Anyway, the bistro offered a Prix Fixe menu; that is, a set meal often with wine included for a very reasonable price, and the woman who served me appreciated my attempts to order in French. The plat du jour was a superb beef dish served with a local red wine. After I'd finished, I complimented her on the meal and asked if she could recommend somewhere in the town where I might stay for a few nights. I struggled at first but eventually made it clear that all I needed was a simple, clean but chiefly inexpensive place. I'm far from fluent in French but, if the other person is patient, I can usually make myself understood.

She called to her companion who was working in the kitchen and they had an intense debate, far too fast for me to follow, where the name Celeste seemed to feature. Simone, the waitress and Veronique, the cook seemed to feel that Celeste might be amenable to an ad-hoc booking at her small guest house before the tourist season proper began. With typical French hospitality, Simone actually rang her on my behalf and negotiated a great price for a week's stay. In fact, the room was available until June at the same price and, if I was willing to help out with some basic chores, the price could reduce even further.

Well, it had to be worth a look.

Veronique wrote down the details that I needed for the satnav and I left, promising to return.

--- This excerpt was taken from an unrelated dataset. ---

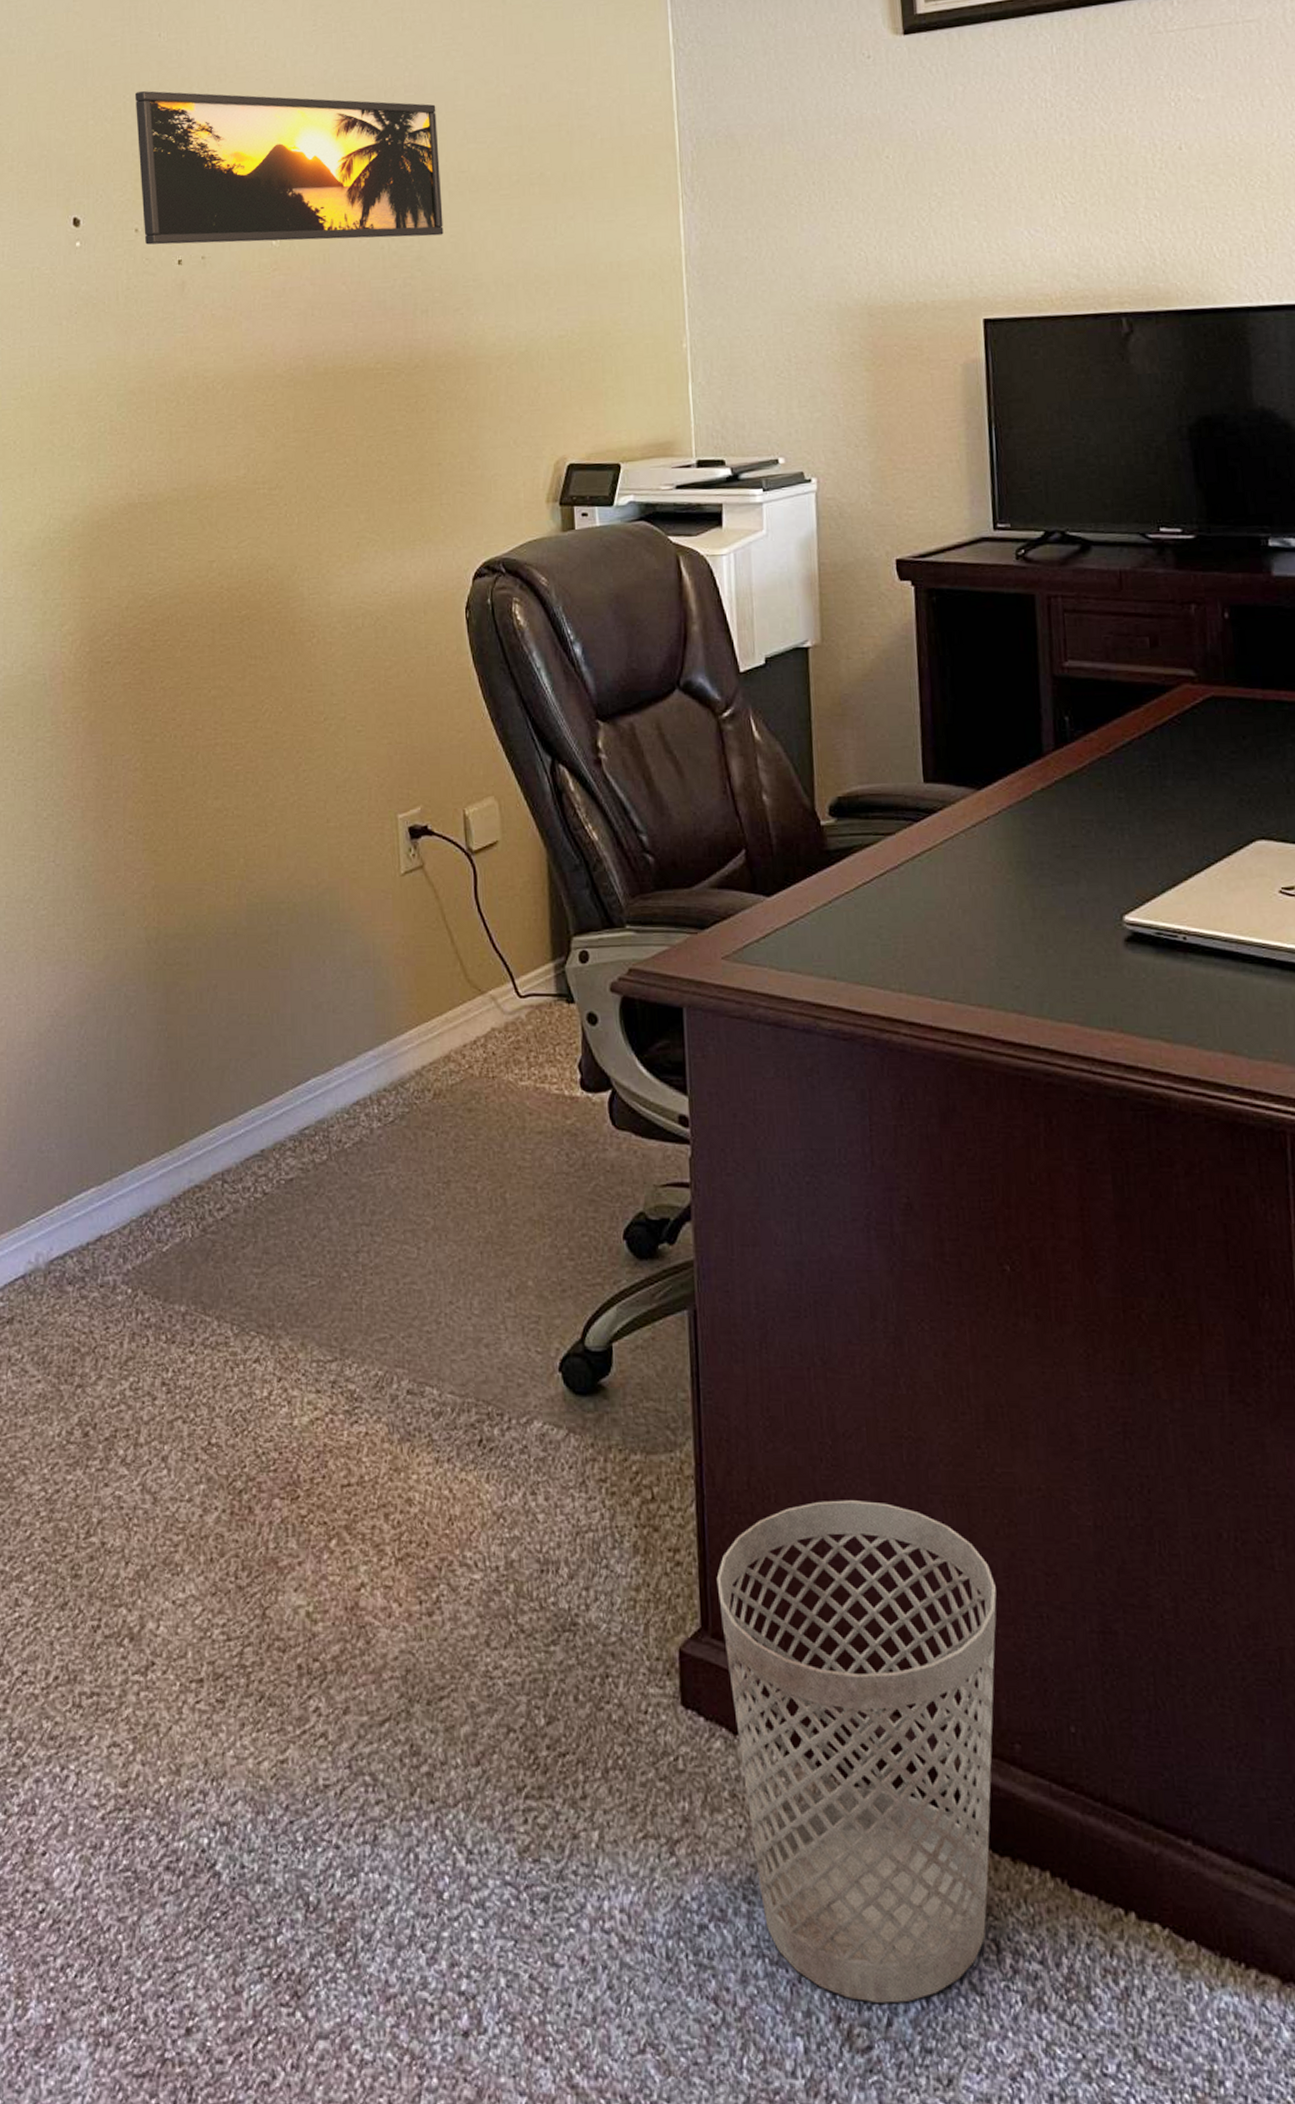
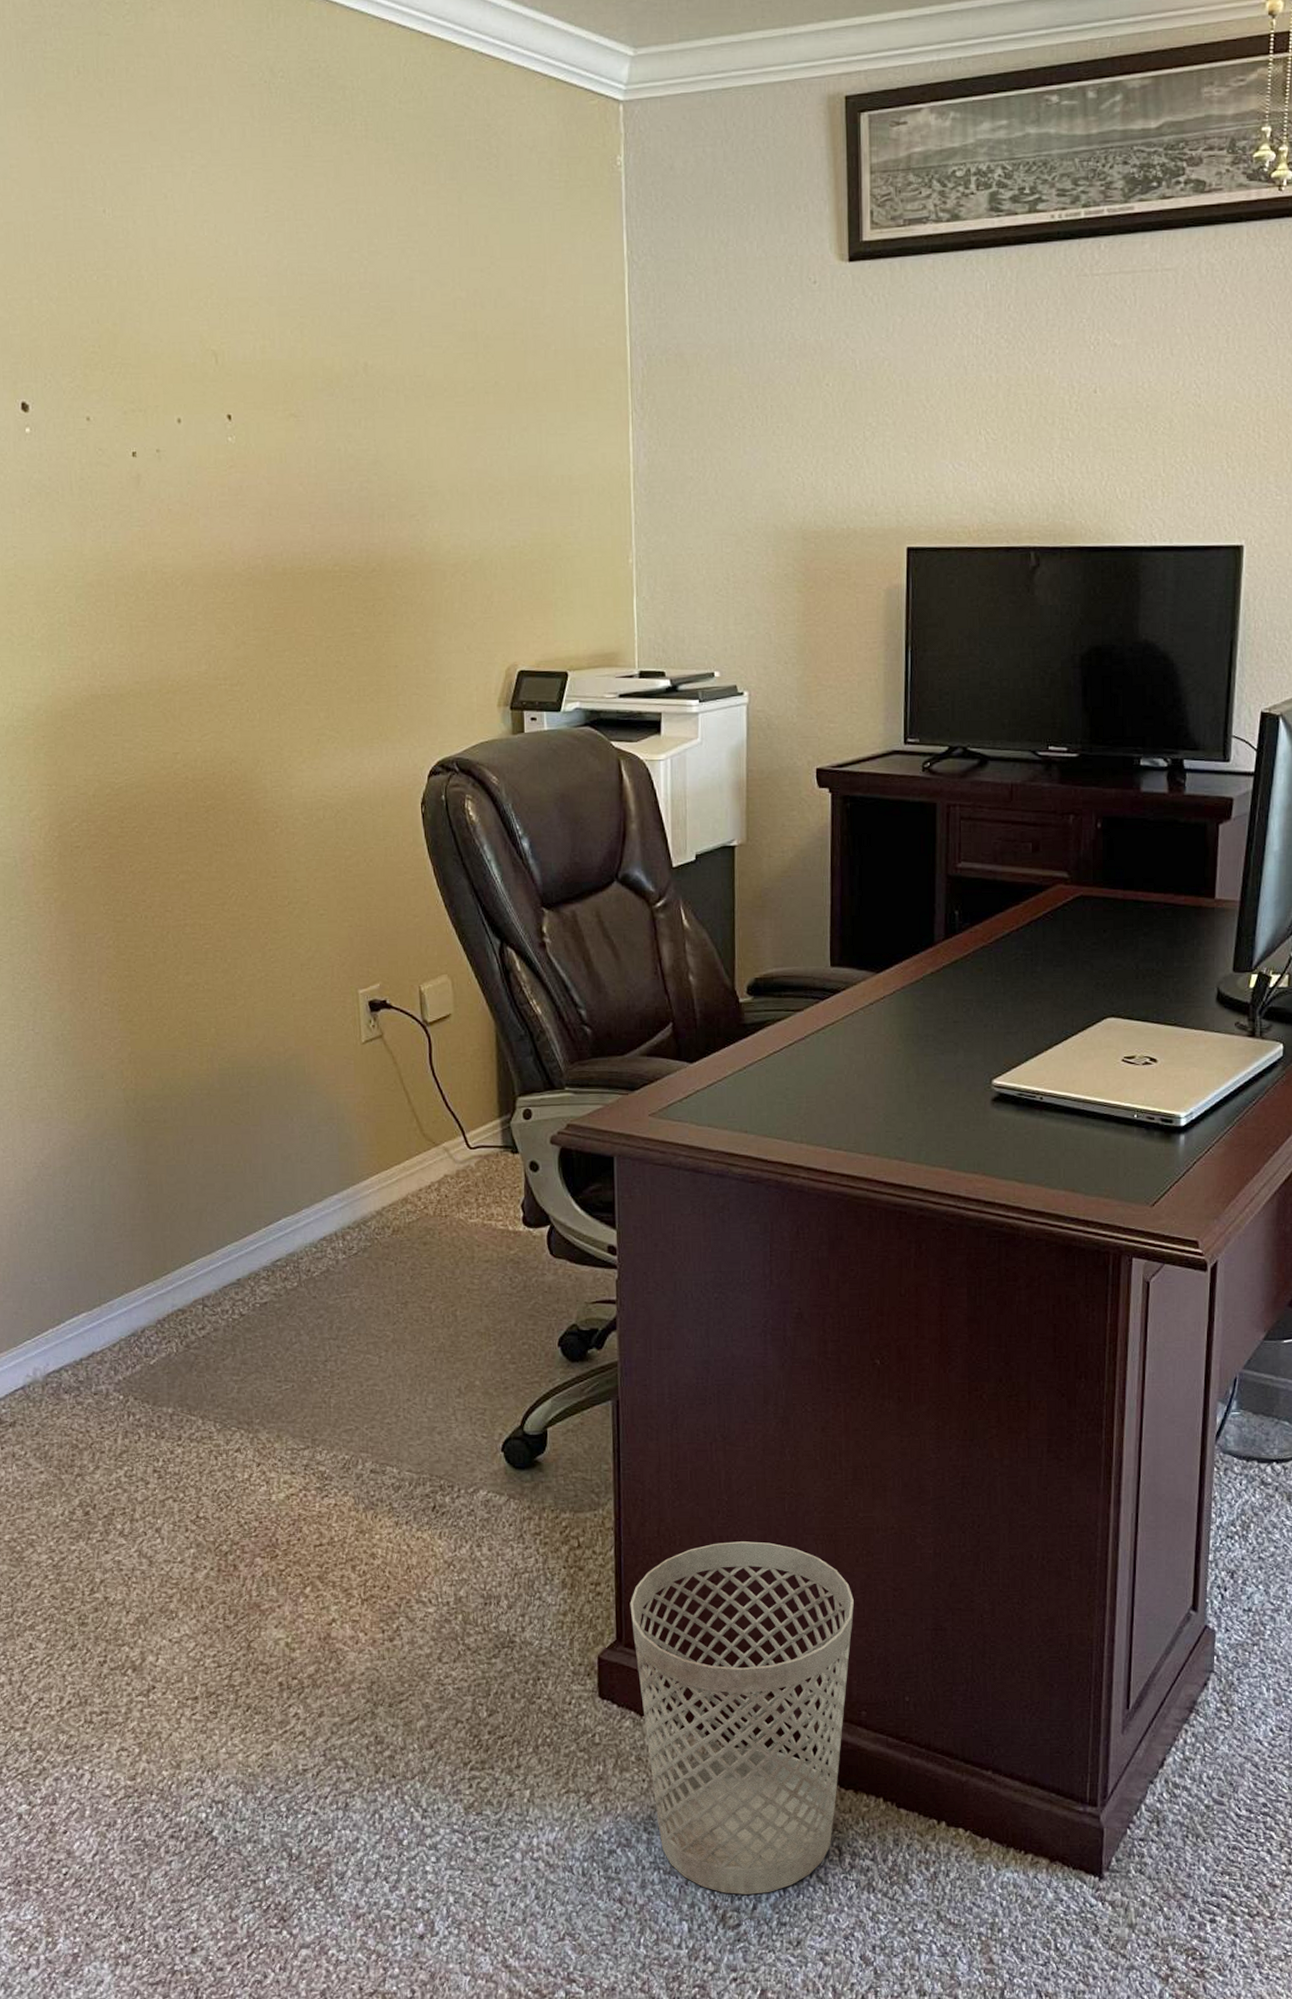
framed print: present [134,91,444,245] -> none [80,271,400,441]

The nav took me along the sea front and onto the Rue Paul Isoire (no, me neither) and then to a side street about halfway along the road. About 50 metres from the junction I was informed that I had reached my destination on the right. It was a rendered single storey building in a large garden enclosed by high walls and an imposing gate. Almost as soon as I stopped the engine, the gate opened and a handsome woman, possibly a little older than me, stepped out to greet me. She was, as I expected, the B&B proprietor, Madame (Mme) Celeste Arnaud.

Once the introductions were made it was obvious that Mme. Arnaud's English was on a par with my French but we stumbled through, laughing at our own mistakes more than the other's. She directed me to a parking spot inside the property and closed the gate, locking the rest of the world out.

She showed me to a pleasant room with an ancient but sturdy looking double bed and an attached bathroom and stood, expectantly, as I looked around. "C'est bon?" She asked.